Thursday, May 11, 2017


It seems to me I should know about this from middle school history, but the history of this land is not really taught in our schools. I am finally just finishing "1491", which is how this land was before Columbus. Archeology and Anthropology are like the weather, if you do not like them wait a minute and they will change.

Every day during a new dig new bones are found about an animal or early human which begins to change theories.

Most of what we know about pre-Columbus history, is written by Europeans describing what they saw, allegedly or reducing to writing the history of the indigenous people as they claim it was told to them.

Their is a famous priest who described the Amazon as heavily populated, which most archeologist claim to be impossible because of soil conditions which could not sustain large populations.  But now we know the indigenous people used charcoal and pottery shards to build up the soil for farming.  Entire tracks of land have now been discovered as farming fields made by the indigenous people.  So in the end it is really hard to know what is true.

The Document known as the "Great Law of Peace" as passed down by the indigenous people and reduced to writing by Europeans has been accepted the modern day tribes as authentic.  What intrigues me is the question of whether or not this Coda influenced the Founding Fathers.  I have not read this, but did the views of the Founding Fathers influence how the Europeans translated the words of the indigenous law keepers.



All chiefs of the League of Five Nations must be honest in all things. They must not idle and gossip, but be men possessing those honorable qualities that make true leaders.
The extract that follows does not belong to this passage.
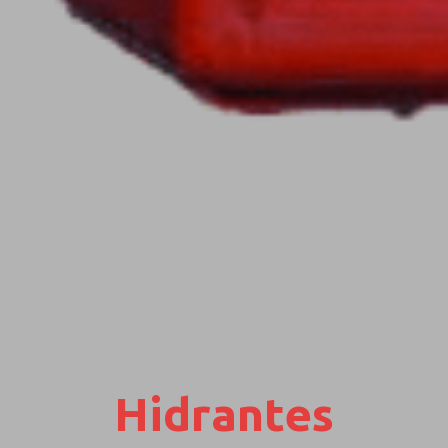
Hidrantes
It shall be a serious wrong for anyone to lead a chief into trivial affairs for the people must ever hold their chiefs high in estimation out of respect to their honorable positions.


The rites and festivals of each nation shall remain undisturbed and continue as before, because they were given by the people of old times as useful and necessary for the good of men.
Note: This law says not to disturb the rites and festivals, that is, not to change it or add to it, such as a new religion, etc.


Part of my summer will be spent on researching this history.  The consensus is this is real and it existed pre-Columbus.  But others are not so sure.

I am really interested to find research wherein our Founding Fathers spoke of this law.